Additionally, says Condon, songs in a film must move the plot forward, whereas on stage they can simply deepen character. “The nature of a live performance is that you enjoy somebody just pouring their heart out, you know?” he says. “That’s a little harder to do in a movie.”
The composer did incorporate unused lyrics by the late Ashman into expanded versions of two songs. “In the Broadway show,” he explains, “we had a treasure trove of wonderful lost lyrics by Howard, some of which were a bit edgy for an animated movie but worked on stage or, in this case, in the movie. For ‘Gaston’ we have some quote unquote new Ashman lyrics, and the movie has quote unquote new lyrics for ‘Beauty and the Beast.’ I love being able to give either a fresh arrangement or lyric changes. It just helps give the movie its own identity.”
Also given something of a new identity was the comic character LeFou (played by Josh Gad in the new film), sidekick of the villainous Gaston (Luke Evans). In what became a small cause célèbre, Condon commented to a British magazine about LeFou having confused feelings toward Gaston and how the film’s ending includes what the director called “a nice, exclusively gay moment” – albeit one that’s so below the surface you’d need ground radar to see it. Yet a headline in The Hollywood Reporter trade paper blared: “Disney’s First-Ever Gay Character.”
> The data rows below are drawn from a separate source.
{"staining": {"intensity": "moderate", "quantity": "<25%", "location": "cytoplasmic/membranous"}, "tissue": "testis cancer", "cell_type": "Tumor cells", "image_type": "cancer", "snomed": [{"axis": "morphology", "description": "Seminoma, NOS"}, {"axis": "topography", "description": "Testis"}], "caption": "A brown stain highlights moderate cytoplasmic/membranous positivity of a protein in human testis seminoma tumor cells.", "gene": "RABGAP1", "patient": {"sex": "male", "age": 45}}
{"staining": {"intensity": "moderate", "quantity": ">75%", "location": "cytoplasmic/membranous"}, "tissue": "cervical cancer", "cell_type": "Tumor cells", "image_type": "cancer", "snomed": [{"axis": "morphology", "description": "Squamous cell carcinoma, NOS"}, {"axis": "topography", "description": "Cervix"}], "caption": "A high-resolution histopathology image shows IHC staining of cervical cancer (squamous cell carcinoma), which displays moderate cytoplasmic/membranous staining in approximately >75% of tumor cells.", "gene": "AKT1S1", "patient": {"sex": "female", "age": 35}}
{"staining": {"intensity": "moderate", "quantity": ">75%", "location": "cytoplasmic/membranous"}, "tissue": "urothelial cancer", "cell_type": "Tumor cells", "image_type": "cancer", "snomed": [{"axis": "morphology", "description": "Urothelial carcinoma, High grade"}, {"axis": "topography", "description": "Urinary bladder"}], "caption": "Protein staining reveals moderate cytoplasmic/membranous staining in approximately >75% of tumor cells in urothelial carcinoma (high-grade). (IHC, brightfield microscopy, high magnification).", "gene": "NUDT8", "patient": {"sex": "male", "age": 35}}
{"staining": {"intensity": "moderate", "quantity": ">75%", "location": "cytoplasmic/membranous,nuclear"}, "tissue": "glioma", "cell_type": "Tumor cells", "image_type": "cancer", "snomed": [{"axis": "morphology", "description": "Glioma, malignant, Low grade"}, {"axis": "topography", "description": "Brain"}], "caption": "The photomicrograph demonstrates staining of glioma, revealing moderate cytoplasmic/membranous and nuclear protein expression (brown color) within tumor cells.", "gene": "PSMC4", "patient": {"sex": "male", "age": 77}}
To his credit, Condon, while calling the attention “overblown,” isn’t backing away. When he and the screenwriters were developing the movie, that subtext “seemed like, ‘Oh, this is just not a big deal’ – that’s what I felt more than anything,” he says. Is he concerned about potential backlash? “No, not at all,” he says. “It’s 2017,” and industry estimates predicted a blockbuster opening weekend of $100 million to $120 million.
“I hope that people come to see the film and judge for themselves,” says singer-actress Audra McDonald, 46, the six-time Tony Award-winner who plays the anthropomorphic wardrobe, here named Garderobe. “It’s a beautiful family film whose story is a timeless classic and celebrates love and all that makes us human,” she says. “The film is representative of the world we live in today and that is inclusive of all creeds, colors, genders, orientations and everything.”
Because if there’s one thing that’s as certain as the sun rising in the east, it’s that Disney knows how to make movies that are both ever a surprise and ever as before.